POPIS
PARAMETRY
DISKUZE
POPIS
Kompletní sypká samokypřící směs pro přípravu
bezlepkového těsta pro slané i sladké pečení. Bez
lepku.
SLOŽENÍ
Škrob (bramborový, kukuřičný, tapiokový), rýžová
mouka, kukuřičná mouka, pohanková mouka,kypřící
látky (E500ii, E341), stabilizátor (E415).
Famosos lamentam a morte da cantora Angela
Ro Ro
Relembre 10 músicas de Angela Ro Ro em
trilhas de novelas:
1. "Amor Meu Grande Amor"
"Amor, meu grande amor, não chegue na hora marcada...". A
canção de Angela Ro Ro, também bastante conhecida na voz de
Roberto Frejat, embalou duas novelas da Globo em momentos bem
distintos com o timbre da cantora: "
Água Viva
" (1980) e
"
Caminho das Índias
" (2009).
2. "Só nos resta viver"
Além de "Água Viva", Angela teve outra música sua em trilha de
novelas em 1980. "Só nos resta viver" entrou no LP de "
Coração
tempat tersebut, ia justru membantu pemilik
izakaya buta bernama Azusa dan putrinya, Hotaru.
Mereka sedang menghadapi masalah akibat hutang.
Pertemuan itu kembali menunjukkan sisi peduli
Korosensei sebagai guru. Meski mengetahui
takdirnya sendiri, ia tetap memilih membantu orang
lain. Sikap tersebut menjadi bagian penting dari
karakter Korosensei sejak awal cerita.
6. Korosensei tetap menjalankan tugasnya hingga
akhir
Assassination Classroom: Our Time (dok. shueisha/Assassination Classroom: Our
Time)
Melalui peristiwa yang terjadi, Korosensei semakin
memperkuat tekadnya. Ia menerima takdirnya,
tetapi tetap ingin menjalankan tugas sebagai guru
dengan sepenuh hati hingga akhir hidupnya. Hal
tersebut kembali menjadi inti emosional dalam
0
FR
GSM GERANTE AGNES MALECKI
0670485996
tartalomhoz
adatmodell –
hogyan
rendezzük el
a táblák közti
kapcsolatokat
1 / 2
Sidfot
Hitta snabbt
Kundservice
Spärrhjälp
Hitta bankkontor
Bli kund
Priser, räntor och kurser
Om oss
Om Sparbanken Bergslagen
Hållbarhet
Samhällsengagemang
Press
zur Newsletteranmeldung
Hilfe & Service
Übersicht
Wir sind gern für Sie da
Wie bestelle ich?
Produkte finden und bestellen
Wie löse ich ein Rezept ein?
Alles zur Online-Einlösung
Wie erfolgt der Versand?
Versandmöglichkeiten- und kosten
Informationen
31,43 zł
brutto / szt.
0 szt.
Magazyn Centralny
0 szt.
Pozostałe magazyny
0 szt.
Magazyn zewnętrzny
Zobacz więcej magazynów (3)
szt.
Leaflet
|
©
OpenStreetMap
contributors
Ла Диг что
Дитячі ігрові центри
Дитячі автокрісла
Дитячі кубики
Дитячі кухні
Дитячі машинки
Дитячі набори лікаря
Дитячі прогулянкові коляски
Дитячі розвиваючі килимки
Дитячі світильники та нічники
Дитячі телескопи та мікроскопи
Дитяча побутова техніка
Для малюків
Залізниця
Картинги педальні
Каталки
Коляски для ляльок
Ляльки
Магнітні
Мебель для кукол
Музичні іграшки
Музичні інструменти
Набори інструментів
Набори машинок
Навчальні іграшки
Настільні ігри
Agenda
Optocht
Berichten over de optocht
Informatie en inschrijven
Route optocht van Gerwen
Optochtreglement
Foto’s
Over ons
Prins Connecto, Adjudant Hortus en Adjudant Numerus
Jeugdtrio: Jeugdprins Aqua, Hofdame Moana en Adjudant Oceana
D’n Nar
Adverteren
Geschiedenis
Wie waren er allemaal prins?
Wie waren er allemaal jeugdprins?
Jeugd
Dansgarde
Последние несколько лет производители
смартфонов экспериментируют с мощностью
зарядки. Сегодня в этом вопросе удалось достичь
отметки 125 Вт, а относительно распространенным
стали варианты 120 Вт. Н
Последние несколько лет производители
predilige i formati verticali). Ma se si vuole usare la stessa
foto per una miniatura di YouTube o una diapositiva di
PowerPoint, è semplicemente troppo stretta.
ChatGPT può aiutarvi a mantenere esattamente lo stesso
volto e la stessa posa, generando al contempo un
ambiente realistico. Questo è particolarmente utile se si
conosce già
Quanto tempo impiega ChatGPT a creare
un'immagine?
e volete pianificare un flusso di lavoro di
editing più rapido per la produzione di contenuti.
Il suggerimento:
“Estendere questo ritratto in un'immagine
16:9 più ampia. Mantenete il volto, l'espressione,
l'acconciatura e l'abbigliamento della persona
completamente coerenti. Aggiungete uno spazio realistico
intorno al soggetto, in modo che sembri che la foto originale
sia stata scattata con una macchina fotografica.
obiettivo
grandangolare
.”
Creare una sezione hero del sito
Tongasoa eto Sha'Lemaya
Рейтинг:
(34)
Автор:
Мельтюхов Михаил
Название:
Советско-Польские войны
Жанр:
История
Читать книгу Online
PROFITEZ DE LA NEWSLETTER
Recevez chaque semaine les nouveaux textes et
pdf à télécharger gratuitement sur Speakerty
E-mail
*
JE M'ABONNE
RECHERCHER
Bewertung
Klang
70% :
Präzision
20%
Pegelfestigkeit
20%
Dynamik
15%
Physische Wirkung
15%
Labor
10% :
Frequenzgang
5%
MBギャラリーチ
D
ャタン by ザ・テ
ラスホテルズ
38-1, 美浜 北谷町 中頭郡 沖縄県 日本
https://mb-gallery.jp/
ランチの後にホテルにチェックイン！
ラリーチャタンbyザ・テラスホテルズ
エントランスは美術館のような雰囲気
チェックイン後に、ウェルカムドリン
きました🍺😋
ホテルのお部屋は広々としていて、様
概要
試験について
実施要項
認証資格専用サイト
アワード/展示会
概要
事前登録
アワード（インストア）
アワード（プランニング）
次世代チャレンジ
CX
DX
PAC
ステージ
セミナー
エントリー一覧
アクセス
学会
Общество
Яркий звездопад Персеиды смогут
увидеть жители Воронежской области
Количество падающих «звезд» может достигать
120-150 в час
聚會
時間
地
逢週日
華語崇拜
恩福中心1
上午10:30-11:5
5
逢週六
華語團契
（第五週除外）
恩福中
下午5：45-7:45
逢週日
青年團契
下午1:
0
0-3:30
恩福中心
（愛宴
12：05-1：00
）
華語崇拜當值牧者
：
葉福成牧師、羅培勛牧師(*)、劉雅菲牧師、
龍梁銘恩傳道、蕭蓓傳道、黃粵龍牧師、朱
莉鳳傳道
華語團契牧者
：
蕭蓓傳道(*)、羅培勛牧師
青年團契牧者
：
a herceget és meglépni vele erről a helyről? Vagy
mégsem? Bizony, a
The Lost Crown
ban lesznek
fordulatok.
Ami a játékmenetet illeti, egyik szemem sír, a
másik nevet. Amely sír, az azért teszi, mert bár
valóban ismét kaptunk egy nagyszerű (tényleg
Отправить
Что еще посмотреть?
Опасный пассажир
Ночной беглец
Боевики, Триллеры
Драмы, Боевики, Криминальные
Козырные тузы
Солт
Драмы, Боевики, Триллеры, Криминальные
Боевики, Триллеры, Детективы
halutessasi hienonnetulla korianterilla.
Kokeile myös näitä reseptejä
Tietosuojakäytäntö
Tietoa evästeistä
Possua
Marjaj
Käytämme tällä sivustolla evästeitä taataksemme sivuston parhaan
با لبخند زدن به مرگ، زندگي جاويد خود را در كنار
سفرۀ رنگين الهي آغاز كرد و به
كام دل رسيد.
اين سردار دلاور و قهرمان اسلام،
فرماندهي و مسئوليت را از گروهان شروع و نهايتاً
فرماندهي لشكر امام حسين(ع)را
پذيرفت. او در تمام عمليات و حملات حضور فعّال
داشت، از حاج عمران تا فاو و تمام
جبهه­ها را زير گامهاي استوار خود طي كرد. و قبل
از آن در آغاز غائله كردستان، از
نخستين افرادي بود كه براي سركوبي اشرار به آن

· · ·

Copy the data line for line, starting at its very first line and ending after the line that contains "mouka, kukuřičná mouka, pohanková".

### Final answer
POPIS
PARAMETRY
DISKUZE
POPIS
Kompletní sypká samokypřící směs pro přípravu
bezlepkového těsta pro slané i sladké pečení. Bez
lepku.
SLOŽENÍ
Škrob (bramborový, kukuřičný, tapiokový), rýžová
mouka, kukuřičná mouka, pohanková mouka,kypřící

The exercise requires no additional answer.